(CNSNews.com) -- The National Sheriffs Association (NSA), which represents more than 3,000 elected sheriffs nationwide, called on Congress this week to use every tool it can to "degrade, undermine and eliminate the most powerful drug cartels in Mexico."
“The nation’s sheriffs strongly support the American people’s continued demand that our federal government use whatever means appropriate to combat these deadly cartels,” said Sheriff Jim Skinner, chairman of the National Sheriffs’ Association Government Affairs Committee, in a statement.
“Without clear, determined and strong action against the Mexican cartels and their partners, we are witnessing the destruction of our families and communities," he added. "We must use the means necessary to undermine the cartels now.”

The NSA said the biggest problem is the smuggling of dangerous drugs into the U.S. by a number of Mexican cartels, especially the Sinaloa Cartel and the Jalisco New Generation Cartel.
Along with the narcotics comes corruption, human smuggling, violence and murder. The drugs themselves, particularly the synthetic opioid fentanyl, are responsible for more than 107,000 overdose deaths between August 2021 and August 2022, according to the CDC.
"The Alliance is focused on the death and destruction caused by the cartels’ organized manufacturing and smuggling of fentanyl, methamphetamine, and other illicit drugs," said the sheriff's statement.
The organization also noted the kidnapping of four Americans in northern Mexico in late February, and the murder of two of those Americans.

"This crime recalls the Juarez Cartel’s brutal murder of six women and three children who were members of the La Mora community in 2019," said the NSA. "The victims held dual U.S.-Mexican citizenship. The cartels’ turf wars and related murders are infamous, and these murders also victimize the people of Mexico. Simply put, the cartels are the enemy of good people on both sides of the border."
"New initiatives in Congress are calling on the U.S. government to use more determined tools to degrade, undermine and eliminate the most powerful drug cartels in Mexico," said the sheriffs. "NSA applauds these efforts and asks Congress to use its broad legislative authorities to build a comprehensive system of manpower and other tools to prevent illicit drugs from being produced, smuggled, and sold on American streets."
Several U.S. senators have called on the State Department to use its authority to declare the Mexican cartels Foreign Terrorist Organizations (FTOs). This would give the U.S. government authority to deploy the military against the cartels and their drug labs, and also employ means to track and seize the cartels' finances.

In a Feb. 8, 2023 letter to President Joe Biden and Secretary of State Antony Blinken, 21 state attorneys general called for classifying the cartels as FTOS. They also wrote, "The Mexican drug cartels threaten our national security beyond the sale of these deadly drugs.
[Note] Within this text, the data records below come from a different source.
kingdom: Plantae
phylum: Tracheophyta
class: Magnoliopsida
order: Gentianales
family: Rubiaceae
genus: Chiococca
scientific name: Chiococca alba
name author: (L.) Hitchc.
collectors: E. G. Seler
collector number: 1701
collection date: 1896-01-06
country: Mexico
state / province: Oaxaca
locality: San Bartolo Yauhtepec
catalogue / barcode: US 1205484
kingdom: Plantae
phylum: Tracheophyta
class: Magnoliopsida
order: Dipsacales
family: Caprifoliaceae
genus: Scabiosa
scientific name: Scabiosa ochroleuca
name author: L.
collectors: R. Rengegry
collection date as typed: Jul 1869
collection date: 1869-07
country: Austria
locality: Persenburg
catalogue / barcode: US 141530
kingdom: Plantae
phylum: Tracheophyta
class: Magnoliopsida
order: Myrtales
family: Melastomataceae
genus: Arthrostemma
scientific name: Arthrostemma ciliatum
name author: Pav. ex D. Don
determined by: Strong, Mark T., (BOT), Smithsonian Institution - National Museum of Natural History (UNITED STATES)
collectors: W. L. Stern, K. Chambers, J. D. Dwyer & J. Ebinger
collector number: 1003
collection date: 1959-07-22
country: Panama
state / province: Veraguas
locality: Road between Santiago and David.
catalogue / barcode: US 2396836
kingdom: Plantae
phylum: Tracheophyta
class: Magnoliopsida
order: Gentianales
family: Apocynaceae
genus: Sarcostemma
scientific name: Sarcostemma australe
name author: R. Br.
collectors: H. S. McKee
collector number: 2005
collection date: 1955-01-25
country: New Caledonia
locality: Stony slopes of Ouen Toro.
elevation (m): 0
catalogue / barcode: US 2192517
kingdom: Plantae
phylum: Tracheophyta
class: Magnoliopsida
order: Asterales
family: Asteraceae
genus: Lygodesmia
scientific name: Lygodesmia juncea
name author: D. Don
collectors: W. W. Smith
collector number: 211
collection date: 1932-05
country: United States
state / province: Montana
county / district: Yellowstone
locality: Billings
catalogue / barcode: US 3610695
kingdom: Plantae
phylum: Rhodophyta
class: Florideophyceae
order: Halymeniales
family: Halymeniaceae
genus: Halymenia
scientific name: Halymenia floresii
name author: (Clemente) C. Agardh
Over the past decade, Mexican drug cartels have developed well-organized armed forces to protect their reprehensible trade from rivals and from the Mexican government."
"The existence of such forces just across our southwestern land border, and the Mexican government’s inability to control them, pose a threat to our national security far greater than a typical drug-trafficking enterprise," said the attorneys general.
The letter also notes that DEA Administrator Anne Milgram has declared, "fentanyl is the single deadliest drug threat our nation has ever faced," and that the Washington Post has reported, “an estimated 196 Americans are now dying each day from the drug -- the equivalent of a fully loaded Boeing 757-200 crashing and killing everyone on board.”
On March 9, 2023, Mexican President Andrés Manuel López Obrador fired back at U.S. lawmakers. “Here, we do not produce fentanyl, and we do not have consumption of fentanyl,” claimed López Obrador. “Why don’t they [United States] take care of their problem of social decay?”

"We deeply lament what's happening in the United States -- but why don't they fight the problem ... and more importantly why don't they take care of their youth?" said the Mexican president.
Sen. Rick Scott (R-Fla.), in an interview with NPR, said, "Clearly the president of Mexico doesn't care that 70, 000 people died of fentanyl overdose in America last year.... He's allowed his border to be controlled by the cartels and he doesn't care."
According to its statement, the National Sheriffs Association, which was founded 82 years ago, "is one of the largest non-profit associations of law enforcement professionals in the United States, representing more than 3,000 elected sheriffs across the nation, and with a total membership of approximately 10,000 individuals."